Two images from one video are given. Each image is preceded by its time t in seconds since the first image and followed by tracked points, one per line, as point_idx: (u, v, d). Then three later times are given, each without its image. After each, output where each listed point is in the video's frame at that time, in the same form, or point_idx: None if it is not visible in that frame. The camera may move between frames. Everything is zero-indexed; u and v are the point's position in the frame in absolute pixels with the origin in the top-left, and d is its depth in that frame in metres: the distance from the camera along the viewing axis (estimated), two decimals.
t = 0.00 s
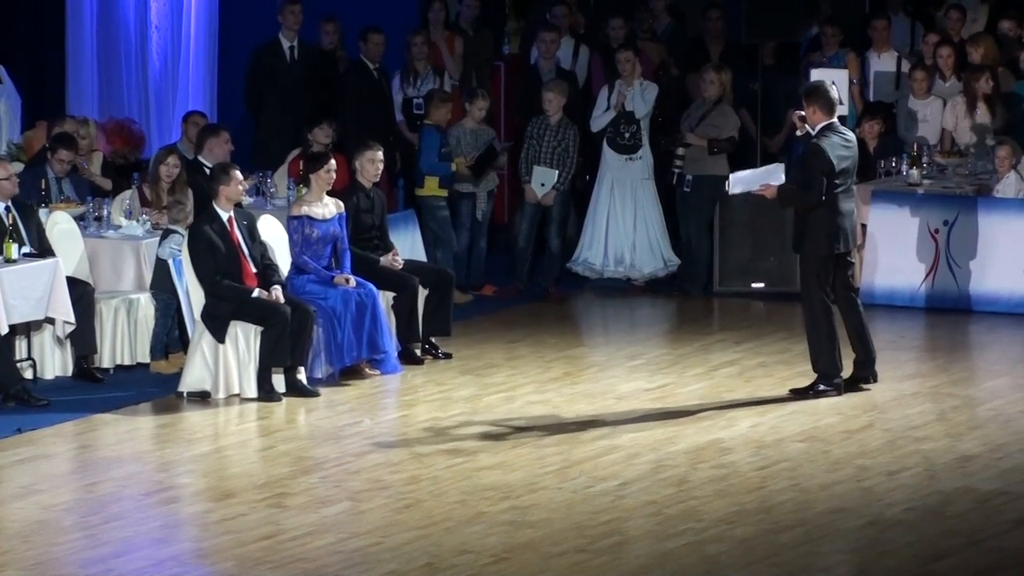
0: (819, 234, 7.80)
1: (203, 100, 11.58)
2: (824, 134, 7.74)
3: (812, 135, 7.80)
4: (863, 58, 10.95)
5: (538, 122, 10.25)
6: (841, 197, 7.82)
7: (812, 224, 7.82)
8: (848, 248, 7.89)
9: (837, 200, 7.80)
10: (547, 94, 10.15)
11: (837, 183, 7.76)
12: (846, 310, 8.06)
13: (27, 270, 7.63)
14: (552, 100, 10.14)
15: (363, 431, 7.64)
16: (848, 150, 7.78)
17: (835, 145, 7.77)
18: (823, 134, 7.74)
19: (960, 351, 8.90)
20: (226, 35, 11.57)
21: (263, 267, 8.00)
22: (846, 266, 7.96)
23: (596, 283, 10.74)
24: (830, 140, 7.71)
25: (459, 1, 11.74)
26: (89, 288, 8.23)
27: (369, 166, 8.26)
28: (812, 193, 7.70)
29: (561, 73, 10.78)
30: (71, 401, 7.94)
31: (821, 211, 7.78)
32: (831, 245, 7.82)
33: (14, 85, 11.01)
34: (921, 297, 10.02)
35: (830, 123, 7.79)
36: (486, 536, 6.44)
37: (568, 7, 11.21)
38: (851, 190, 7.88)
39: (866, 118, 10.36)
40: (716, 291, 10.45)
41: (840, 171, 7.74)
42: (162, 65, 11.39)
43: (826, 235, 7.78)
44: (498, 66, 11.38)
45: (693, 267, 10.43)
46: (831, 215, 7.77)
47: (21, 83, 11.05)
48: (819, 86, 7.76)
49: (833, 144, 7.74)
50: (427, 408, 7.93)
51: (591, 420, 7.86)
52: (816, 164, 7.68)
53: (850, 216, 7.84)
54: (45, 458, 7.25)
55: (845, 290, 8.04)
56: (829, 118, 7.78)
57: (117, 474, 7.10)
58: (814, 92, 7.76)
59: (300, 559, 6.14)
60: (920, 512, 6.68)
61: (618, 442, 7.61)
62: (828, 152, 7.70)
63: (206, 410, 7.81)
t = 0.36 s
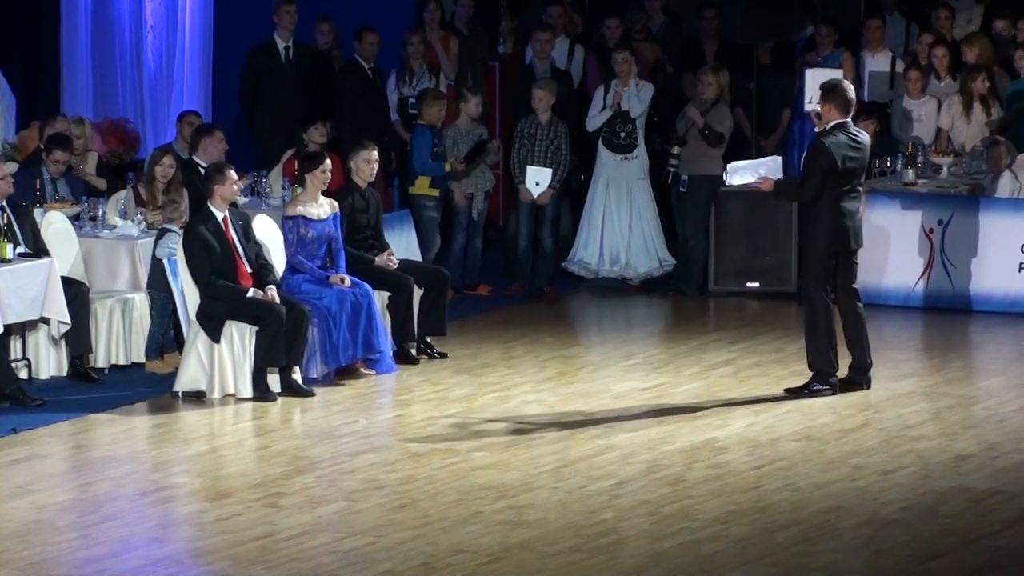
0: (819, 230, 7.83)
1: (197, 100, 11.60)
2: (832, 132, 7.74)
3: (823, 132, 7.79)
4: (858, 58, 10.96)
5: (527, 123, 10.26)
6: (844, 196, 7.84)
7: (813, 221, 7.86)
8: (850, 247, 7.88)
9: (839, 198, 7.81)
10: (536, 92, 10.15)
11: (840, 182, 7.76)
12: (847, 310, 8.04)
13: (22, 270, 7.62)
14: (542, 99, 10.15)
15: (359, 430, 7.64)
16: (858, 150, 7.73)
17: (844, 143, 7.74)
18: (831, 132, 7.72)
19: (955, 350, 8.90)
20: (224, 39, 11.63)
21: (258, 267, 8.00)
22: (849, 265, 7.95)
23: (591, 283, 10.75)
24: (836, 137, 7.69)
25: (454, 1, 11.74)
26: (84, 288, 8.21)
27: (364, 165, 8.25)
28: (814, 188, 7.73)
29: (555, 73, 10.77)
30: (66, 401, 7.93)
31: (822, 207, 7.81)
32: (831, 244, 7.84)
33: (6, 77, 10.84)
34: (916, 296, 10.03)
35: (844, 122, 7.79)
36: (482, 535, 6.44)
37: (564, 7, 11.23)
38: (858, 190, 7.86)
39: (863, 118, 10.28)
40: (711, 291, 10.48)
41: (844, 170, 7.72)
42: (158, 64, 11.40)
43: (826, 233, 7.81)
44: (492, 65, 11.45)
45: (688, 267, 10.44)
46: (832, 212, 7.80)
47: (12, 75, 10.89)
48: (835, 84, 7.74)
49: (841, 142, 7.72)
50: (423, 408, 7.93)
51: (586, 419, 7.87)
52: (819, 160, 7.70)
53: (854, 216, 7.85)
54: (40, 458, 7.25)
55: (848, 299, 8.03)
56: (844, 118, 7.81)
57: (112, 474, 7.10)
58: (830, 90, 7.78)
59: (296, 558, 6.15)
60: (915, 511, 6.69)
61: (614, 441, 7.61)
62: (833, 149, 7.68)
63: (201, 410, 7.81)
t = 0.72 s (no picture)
0: (819, 225, 7.81)
1: (193, 100, 11.55)
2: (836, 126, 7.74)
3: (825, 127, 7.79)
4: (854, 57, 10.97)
5: (515, 121, 10.24)
6: (846, 192, 7.82)
7: (814, 215, 7.84)
8: (851, 243, 7.87)
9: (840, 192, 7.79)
10: (521, 90, 10.13)
11: (841, 176, 7.75)
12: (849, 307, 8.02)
13: (18, 269, 7.62)
14: (526, 96, 10.11)
15: (354, 429, 7.64)
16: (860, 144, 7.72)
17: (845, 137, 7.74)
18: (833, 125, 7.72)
19: (952, 349, 8.90)
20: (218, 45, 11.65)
21: (254, 266, 7.99)
22: (850, 261, 7.93)
23: (588, 282, 10.75)
24: (837, 131, 7.69)
25: None
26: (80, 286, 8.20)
27: (359, 164, 8.26)
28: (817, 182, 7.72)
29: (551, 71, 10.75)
30: (62, 400, 7.93)
31: (824, 201, 7.79)
32: (830, 239, 7.84)
33: (5, 81, 11.11)
34: (912, 295, 10.05)
35: (847, 116, 7.78)
36: (477, 534, 6.44)
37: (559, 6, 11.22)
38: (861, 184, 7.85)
39: (858, 116, 10.28)
40: (707, 288, 10.51)
41: (846, 164, 7.71)
42: (154, 62, 11.33)
43: (826, 228, 7.80)
44: (488, 64, 11.42)
45: (684, 265, 10.44)
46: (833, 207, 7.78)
47: (12, 78, 11.15)
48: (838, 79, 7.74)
49: (842, 136, 7.72)
50: (418, 407, 7.92)
51: (582, 418, 7.86)
52: (823, 153, 7.69)
53: (857, 213, 7.84)
54: (36, 457, 7.25)
55: (852, 298, 8.03)
56: (847, 112, 7.79)
57: (108, 472, 7.10)
58: (834, 85, 7.77)
59: (291, 557, 6.14)
60: (911, 510, 6.68)
61: (609, 440, 7.61)
62: (833, 143, 7.68)
63: (197, 408, 7.81)
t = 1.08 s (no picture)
0: (804, 226, 7.84)
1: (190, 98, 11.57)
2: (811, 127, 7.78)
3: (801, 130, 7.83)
4: (853, 57, 11.00)
5: (506, 121, 10.25)
6: (829, 191, 7.85)
7: (798, 216, 7.87)
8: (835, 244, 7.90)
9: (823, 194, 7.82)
10: (512, 90, 10.14)
11: (823, 177, 7.78)
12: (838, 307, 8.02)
13: (16, 268, 7.62)
14: (518, 95, 10.12)
15: (351, 428, 7.64)
16: (838, 144, 7.77)
17: (823, 139, 7.78)
18: (811, 127, 7.76)
19: (950, 348, 8.90)
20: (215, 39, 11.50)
21: (251, 265, 7.99)
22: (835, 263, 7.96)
23: (586, 281, 10.74)
24: (815, 133, 7.74)
25: None
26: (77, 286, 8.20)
27: (358, 164, 8.27)
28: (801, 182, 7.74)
29: (549, 71, 10.69)
30: (59, 399, 7.92)
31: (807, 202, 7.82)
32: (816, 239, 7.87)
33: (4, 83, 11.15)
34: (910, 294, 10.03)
35: (822, 117, 7.82)
36: (475, 533, 6.44)
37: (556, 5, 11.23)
38: (842, 185, 7.88)
39: (854, 116, 10.30)
40: (706, 288, 10.44)
41: (826, 165, 7.75)
42: (151, 62, 11.36)
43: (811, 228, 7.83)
44: (484, 64, 11.36)
45: (681, 264, 10.44)
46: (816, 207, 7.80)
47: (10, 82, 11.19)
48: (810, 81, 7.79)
49: (820, 138, 7.76)
50: (416, 406, 7.92)
51: (579, 417, 7.86)
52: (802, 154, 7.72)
53: (841, 211, 7.87)
54: (33, 456, 7.25)
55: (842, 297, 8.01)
56: (822, 113, 7.82)
57: (106, 472, 7.10)
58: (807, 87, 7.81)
59: (289, 557, 6.14)
60: (908, 510, 6.68)
61: (607, 439, 7.61)
62: (812, 145, 7.73)
63: (194, 407, 7.80)
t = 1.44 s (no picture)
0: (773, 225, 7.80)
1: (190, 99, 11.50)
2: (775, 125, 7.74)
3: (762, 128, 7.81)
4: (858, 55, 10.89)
5: (506, 122, 10.17)
6: (795, 188, 7.81)
7: (766, 215, 7.82)
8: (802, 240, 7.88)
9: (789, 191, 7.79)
10: (511, 90, 10.08)
11: (789, 175, 7.76)
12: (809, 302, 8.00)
13: (13, 270, 7.53)
14: (516, 95, 10.06)
15: (352, 432, 7.55)
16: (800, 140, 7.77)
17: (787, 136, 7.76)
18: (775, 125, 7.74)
19: (958, 351, 8.80)
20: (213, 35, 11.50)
21: (251, 267, 7.90)
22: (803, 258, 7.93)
23: (589, 282, 10.64)
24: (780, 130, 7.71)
25: None
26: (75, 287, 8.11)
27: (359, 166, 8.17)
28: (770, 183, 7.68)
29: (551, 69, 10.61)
30: (56, 402, 7.83)
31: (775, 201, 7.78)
32: (784, 237, 7.84)
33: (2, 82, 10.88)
34: (917, 296, 9.91)
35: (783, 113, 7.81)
36: (477, 538, 6.34)
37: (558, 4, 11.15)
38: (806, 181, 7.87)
39: (862, 115, 10.26)
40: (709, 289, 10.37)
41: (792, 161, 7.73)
42: (150, 61, 11.31)
43: (780, 227, 7.79)
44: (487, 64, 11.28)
45: (685, 265, 10.38)
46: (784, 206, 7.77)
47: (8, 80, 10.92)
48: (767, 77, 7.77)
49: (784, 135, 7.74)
50: (417, 409, 7.83)
51: (583, 421, 7.76)
52: (770, 155, 7.66)
53: (808, 207, 7.85)
54: (30, 460, 7.15)
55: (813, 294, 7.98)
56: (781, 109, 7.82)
57: (104, 476, 7.01)
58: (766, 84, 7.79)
59: (288, 562, 6.04)
60: (916, 515, 6.57)
61: (610, 443, 7.51)
62: (778, 143, 7.70)
63: (193, 410, 7.72)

┄┄┄┄┄┄┄┄┄┄

■ **Work instructions**
Among the entries above, the lines between the ones containing "26: (84, 288, 8.21)" and "44: (492, 65, 11.45)", inclusive, are to be transcribed exactly. No other line is to be given.

■ **Answer box**
26: (84, 288, 8.21)
27: (364, 165, 8.25)
28: (814, 188, 7.73)
29: (555, 73, 10.77)
30: (66, 401, 7.93)
31: (822, 207, 7.81)
32: (831, 244, 7.84)
33: (6, 77, 10.84)
34: (916, 296, 10.03)
35: (844, 122, 7.79)
36: (482, 535, 6.44)
37: (564, 7, 11.23)
38: (858, 190, 7.86)
39: (863, 118, 10.28)
40: (711, 291, 10.48)
41: (844, 170, 7.72)
42: (158, 64, 11.40)
43: (826, 233, 7.81)
44: (492, 65, 11.45)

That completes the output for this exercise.